ClickWheel, as it stands, is not providing any value to the end user.
None. There is nothing that ClickWheel itself is providing that gives me, as a reader, any reason to come back.
I said I would follow-up on ClickWheel when I’d given it a fair trial, and looked at the comics on the iPod screen. I’ve done that, but I can’t say I gave it a fair shot. I couldn’t.
The download process takes too long.
Flat out, it takes too long and involves too many non-intuitive steps. If I want comics on my iPod, I want them there for the same reason I want everything else on my iPod – for later use. And unlike movies or videos, I can’t imagine reading the same three-page gag strip more than… twice. So the only thing that I’m going to put on my iPod is stuff I haven’t read yet, that I want to read later. Like on the bus to school, the train to work, at the airport waiting for a plane, etc. But I don’t want yesterday’s comics, or comics from last week. I want today’s comics.
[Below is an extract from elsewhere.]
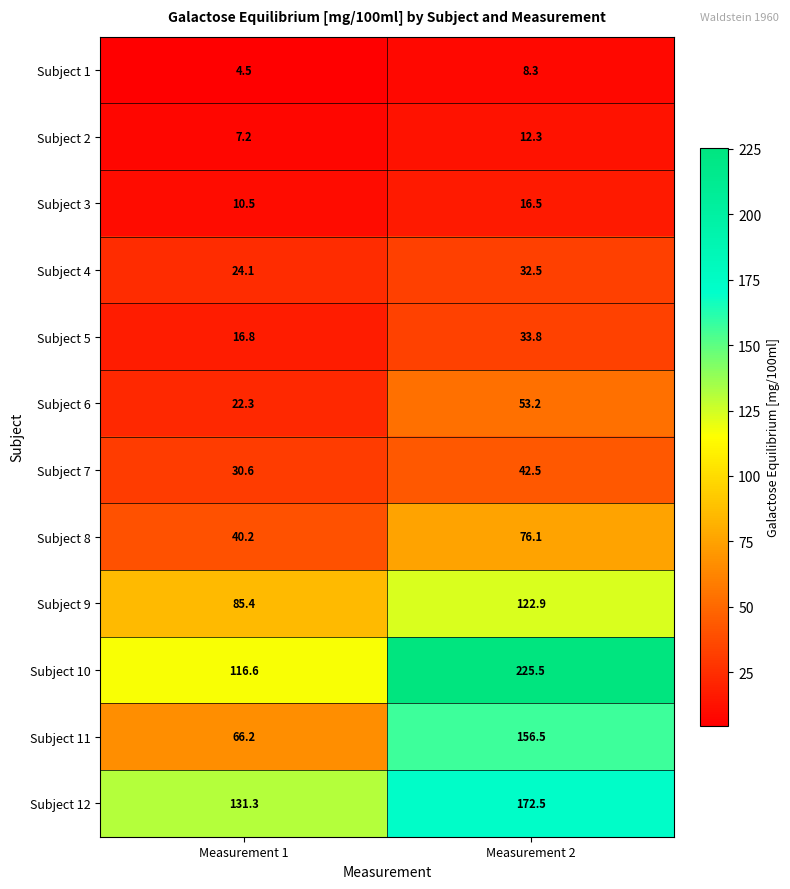

At how many categories does at least one series exceed 185?

1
And I don’t want to spend twenty minutes copying them all to my iPod, one at a time and manually – because I’ve got to catch that bus!
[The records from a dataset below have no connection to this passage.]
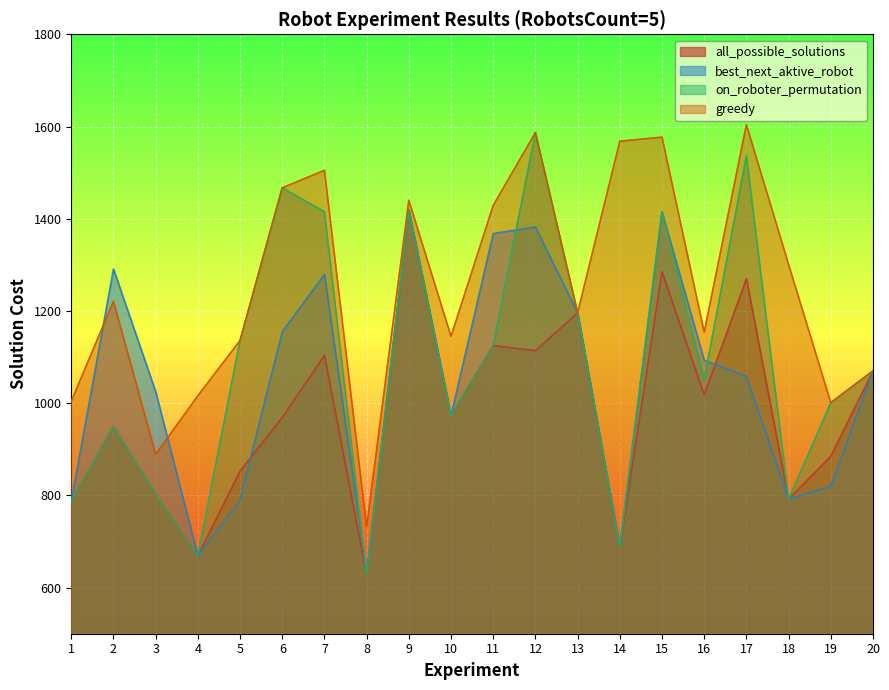

What is the difference between the maximum and minimum values in the all_possible_solutions series?

792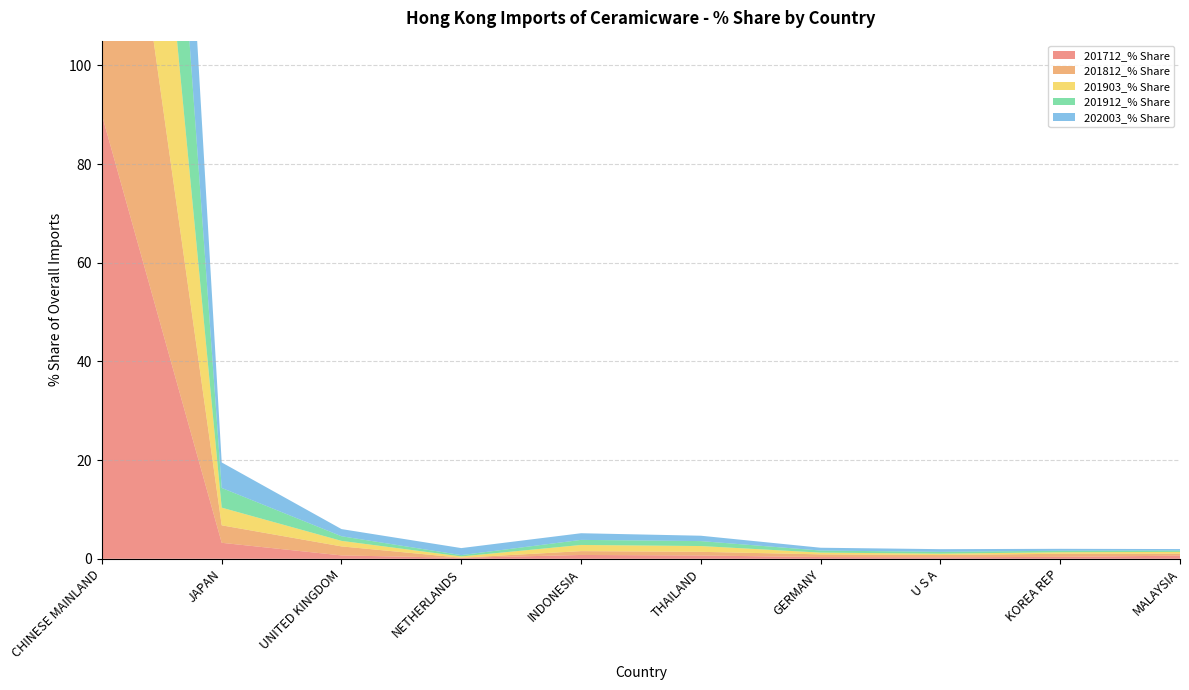

Reading left to right, extract all data points from this chart.

201712_% Share: CHINESE MAINLAND=89.9	JAPAN=3.2	UNITED KINGDOM=0.7	NETHERLANDS=0.2	INDONESIA=0.8	THAILAND=0.7	GERMANY=0.4	U S A=0.3	KOREA REP=0.4	MALAYSIA=0.6
201812_% Share: CHINESE MAINLAND=89.5	JAPAN=3.5	UNITED KINGDOM=1.8	NETHERLANDS=0.0	INDONESIA=0.8	THAILAND=0.7	GERMANY=0.5	U S A=0.5	KOREA REP=0.6	MALAYSIA=0.4
201903_% Share: CHINESE MAINLAND=84.6	JAPAN=3.6	UNITED KINGDOM=1.1	NETHERLANDS=0.3	INDONESIA=1.3	THAILAND=1.2	GERMANY=0.4	U S A=0.3	KOREA REP=0.3	MALAYSIA=0.4
201912_% Share: CHINESE MAINLAND=86.6	JAPAN=4.0	UNITED KINGDOM=0.9	NETHERLANDS=0.3	INDONESIA=1.0	THAILAND=1.0	GERMANY=0.4	U S A=0.4	KOREA REP=0.3	MALAYSIA=0.3
202003_% Share: CHINESE MAINLAND=86.1	JAPAN=5.2	UNITED KINGDOM=1.4	NETHERLANDS=1.4	INDONESIA=1.3	THAILAND=1.1	GERMANY=0.6	U S A=0.5	KOREA REP=0.4	MALAYSIA=0.3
The process of copying a comic to your iPod is as follows.
- Go to ClickWheel.
- Find the feature you want, and the episode or set of episodes you want.
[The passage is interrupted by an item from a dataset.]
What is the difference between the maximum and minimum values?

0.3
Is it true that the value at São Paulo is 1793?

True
- Click the download button.
- Receive a zip file, or perhaps on a Mac an archive in a different format.
- Unpack the zip file.
- Import the directory into your iTunes photos.
- Sync with your iPod.
At least, this is what I’ve had to do. Nowhere on the ClickWheel site, or in their forum, have I found actual instructions for the end-user.
Nowhere.
Everything I see is focused on the comic creator, not the reader. The FAQ is focused on the creator. The marketing message is focused on the creator. The end user appears to be an afterthought – if we build it, they will read?
The only value that ClickWheel provides at all to end users is the content. And there are some big names providing content, so a lot of it is probably pretty great. But it’s too painful to get at. How many of you would read as many webcomics per day as you do now, if you had to manually download and extract each strip?
But here’s the thing I’ve realized. ClickWheel is Beta. It says so right there on the main page! It’s not the modern bazaar style open source development use of the word beta – where beta means “The things that work, they work the way they are supposed to and everything else doesn’t break anything”. It’s the old-school use of the word beta – use at your own risk and let us know everything that breaks, cause we’ve still got a lot of work to do.
So the problem I have is mainly expectations.
I expect that someone with a name as wide-spread as T Campbell won’t waste that name by rushing to grab mind/creator share before there’s something of use and substance. Although, let’s be clear, T Campbell is only the editor of ClickWheel – so he’s not responsible for the technology. He’s responsible for helping creators explore this new and possibly valuable channel for their content – or whatever it is that a webcomics “editor” does these days.
And I expect that something that claims to be “a whole new way of using your iPod, and a whole new way of reading comics” would actually have some technology behind it above and beyond basic CSS/HTML, with some RSS thrown in. (And the RSS doesn’t seem to be sufficient for the RSS reader in iTunes to respond in a more natural way – perhaps because of the archived format of the content?)
Neither of those expectations have been met, but that’s because I read “Beta” with the new meaning, not the old meaning. In the old days, nobody ever installed anything that was labeled “beta” unless they got paid for it, and had an extra computer.
So I’ll follow-up with ClickWheel again, when they are out of beta.
In the mean time, I wonder what the creators who are signing up are expecting? If someone like me, who is very technical in many ways, finds this tool so cumbersome to use… What are the regular iPod users going to do? How many comics readers who got a shiny new video iPod for Christmas are going to use this to explore the new (to them) world of web comics? And how many regular webcomic readers are really going to go through all the hurdles to make the jump here, when the content is so frustrating to get at?